Recorded data –
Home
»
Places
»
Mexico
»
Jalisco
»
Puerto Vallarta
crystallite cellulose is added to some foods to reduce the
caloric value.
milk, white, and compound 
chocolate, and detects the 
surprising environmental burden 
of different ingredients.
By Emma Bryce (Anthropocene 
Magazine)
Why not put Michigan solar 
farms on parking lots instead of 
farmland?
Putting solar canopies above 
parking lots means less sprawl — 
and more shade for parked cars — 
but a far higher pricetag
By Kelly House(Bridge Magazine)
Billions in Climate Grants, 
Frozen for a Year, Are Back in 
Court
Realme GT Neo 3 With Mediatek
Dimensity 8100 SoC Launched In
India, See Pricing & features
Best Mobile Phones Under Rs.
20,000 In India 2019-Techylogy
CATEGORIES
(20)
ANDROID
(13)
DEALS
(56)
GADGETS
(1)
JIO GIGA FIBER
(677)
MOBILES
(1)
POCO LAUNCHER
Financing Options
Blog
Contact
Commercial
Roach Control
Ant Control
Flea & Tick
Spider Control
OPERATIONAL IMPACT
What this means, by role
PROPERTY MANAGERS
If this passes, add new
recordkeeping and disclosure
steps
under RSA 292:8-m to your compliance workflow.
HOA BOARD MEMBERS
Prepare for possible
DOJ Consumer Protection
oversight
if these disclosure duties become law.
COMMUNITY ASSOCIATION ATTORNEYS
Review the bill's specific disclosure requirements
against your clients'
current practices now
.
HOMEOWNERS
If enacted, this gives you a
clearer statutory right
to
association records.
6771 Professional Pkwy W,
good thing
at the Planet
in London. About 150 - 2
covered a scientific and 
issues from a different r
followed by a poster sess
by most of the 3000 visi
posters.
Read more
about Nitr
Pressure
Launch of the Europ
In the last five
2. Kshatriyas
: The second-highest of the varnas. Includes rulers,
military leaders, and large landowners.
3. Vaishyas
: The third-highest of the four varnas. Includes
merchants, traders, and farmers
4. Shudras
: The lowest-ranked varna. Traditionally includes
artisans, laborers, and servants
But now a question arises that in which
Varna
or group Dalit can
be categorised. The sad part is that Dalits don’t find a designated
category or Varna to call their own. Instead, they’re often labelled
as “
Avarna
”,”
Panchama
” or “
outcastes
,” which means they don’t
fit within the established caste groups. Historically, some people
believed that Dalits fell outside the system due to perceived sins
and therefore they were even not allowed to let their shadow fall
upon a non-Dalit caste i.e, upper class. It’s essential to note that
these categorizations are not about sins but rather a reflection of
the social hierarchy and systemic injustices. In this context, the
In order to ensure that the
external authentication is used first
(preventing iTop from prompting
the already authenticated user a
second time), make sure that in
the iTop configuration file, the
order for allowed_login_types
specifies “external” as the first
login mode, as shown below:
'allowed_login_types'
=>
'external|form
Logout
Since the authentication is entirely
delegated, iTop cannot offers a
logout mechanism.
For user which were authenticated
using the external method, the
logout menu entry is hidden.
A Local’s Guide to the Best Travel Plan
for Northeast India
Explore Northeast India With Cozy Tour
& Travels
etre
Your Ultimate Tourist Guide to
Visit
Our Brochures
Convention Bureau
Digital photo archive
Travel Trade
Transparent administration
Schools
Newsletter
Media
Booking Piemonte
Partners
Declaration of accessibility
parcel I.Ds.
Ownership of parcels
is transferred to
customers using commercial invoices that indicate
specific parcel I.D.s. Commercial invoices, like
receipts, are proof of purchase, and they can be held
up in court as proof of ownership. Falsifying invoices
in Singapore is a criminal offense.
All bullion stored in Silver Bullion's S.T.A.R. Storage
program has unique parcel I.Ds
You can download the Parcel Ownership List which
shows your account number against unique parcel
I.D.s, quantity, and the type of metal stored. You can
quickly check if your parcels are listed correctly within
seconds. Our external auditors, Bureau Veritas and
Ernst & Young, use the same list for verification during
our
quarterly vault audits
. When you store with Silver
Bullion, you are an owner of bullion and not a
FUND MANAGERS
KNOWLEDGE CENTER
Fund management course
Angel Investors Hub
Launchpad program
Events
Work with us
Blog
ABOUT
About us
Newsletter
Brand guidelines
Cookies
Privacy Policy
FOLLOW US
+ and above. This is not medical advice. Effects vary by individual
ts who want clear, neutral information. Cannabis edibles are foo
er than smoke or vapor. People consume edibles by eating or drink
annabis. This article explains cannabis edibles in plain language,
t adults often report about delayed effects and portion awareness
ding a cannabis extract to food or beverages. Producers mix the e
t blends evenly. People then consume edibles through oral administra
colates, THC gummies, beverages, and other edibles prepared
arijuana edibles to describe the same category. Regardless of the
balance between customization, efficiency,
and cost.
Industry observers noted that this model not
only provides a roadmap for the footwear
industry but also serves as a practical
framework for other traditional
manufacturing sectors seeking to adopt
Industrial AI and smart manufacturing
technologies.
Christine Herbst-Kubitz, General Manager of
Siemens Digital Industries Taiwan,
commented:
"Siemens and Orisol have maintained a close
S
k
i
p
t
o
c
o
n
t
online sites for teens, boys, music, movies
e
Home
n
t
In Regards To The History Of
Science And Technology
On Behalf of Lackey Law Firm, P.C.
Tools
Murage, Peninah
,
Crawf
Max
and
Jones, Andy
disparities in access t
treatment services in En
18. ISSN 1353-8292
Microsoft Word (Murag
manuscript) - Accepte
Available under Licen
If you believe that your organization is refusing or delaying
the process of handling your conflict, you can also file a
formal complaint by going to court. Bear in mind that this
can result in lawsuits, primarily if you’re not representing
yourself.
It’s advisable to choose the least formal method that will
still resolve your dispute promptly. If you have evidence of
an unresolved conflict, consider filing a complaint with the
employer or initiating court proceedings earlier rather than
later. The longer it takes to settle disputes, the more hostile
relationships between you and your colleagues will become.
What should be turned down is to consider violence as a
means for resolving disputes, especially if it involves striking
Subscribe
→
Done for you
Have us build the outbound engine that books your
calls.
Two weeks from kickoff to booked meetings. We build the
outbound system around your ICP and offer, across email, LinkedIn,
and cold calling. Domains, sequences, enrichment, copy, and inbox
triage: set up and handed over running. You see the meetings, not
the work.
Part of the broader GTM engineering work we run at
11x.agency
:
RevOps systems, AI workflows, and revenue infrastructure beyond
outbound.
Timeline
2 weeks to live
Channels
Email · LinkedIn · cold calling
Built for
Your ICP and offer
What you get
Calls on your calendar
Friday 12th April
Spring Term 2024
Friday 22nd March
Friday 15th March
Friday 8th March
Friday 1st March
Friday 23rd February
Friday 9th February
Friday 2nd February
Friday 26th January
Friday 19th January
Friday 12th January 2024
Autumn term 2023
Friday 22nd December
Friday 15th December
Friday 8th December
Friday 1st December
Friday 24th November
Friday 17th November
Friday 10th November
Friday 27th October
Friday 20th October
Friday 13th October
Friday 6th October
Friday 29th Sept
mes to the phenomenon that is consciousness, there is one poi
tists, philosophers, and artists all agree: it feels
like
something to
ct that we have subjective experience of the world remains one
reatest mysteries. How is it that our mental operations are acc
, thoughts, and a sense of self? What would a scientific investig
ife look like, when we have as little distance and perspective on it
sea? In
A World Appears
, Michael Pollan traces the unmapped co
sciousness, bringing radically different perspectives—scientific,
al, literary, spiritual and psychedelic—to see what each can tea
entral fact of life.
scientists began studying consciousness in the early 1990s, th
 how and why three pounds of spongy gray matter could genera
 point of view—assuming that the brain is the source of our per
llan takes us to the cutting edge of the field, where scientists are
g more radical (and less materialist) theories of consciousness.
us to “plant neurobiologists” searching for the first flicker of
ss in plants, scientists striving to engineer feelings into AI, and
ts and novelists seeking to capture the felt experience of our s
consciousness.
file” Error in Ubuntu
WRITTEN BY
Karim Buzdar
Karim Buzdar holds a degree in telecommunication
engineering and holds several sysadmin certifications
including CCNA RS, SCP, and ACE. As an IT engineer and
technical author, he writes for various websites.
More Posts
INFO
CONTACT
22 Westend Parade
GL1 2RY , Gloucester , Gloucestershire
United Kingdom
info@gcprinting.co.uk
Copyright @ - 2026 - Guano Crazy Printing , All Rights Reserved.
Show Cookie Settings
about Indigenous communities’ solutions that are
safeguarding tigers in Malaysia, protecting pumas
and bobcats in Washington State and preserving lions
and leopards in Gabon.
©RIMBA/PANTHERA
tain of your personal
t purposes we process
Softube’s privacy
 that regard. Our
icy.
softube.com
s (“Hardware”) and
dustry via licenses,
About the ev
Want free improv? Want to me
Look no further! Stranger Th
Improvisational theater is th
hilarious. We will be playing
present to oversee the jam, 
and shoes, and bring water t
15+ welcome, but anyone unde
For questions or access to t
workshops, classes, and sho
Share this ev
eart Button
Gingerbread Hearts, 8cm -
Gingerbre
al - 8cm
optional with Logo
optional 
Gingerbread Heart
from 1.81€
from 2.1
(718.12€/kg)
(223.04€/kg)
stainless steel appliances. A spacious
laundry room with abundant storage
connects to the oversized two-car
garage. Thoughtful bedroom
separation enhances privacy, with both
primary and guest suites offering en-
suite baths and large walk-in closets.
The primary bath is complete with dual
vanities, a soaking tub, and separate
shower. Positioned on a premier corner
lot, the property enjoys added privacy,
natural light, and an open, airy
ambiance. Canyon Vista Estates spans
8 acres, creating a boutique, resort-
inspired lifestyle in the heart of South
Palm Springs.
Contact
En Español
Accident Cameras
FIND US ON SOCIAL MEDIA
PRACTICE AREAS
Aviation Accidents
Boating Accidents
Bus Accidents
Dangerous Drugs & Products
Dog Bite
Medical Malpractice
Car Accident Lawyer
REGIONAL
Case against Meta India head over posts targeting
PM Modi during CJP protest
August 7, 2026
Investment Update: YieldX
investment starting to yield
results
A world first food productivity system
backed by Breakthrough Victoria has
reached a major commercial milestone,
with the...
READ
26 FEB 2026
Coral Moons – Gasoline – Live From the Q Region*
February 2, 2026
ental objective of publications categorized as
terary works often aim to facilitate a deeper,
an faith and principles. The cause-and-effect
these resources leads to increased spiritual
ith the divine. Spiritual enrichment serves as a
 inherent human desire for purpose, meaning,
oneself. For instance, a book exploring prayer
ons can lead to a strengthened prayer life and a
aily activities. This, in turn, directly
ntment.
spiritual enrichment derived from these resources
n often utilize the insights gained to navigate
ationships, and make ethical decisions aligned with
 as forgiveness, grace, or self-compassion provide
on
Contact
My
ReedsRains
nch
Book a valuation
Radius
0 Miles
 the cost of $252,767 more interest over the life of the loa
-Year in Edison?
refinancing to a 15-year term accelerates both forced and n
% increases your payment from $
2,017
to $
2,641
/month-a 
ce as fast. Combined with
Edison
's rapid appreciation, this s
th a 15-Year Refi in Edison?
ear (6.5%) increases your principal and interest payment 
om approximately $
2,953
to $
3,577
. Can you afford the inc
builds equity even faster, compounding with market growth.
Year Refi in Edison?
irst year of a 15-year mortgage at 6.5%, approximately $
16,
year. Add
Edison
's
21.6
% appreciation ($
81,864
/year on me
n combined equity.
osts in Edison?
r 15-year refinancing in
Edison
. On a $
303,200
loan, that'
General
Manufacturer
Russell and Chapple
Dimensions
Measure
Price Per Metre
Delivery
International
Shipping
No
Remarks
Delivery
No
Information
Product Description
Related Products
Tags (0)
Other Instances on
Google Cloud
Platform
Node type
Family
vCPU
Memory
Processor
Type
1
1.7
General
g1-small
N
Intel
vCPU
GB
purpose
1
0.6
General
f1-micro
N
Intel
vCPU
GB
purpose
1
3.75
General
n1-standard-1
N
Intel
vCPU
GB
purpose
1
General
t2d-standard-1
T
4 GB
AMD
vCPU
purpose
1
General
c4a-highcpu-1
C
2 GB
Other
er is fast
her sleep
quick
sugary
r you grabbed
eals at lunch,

Directions – Transcribe everything in the records from the very beginning down to and including the line that contains "Realme GT Neo 3 With Mediatek".

Written response –
Home
»
Places
»
Mexico
»
Jalisco
»
Puerto Vallarta
crystallite cellulose is added to some foods to reduce the
caloric value.
milk, white, and compound 
chocolate, and detects the 
surprising environmental burden 
of different ingredients.
By Emma Bryce (Anthropocene 
Magazine)
Why not put Michigan solar 
farms on parking lots instead of 
farmland?
Putting solar canopies above 
parking lots means less sprawl — 
and more shade for parked cars — 
but a far higher pricetag
By Kelly House(Bridge Magazine)
Billions in Climate Grants, 
Frozen for a Year, Are Back in 
Court
Realme GT Neo 3 With Mediatek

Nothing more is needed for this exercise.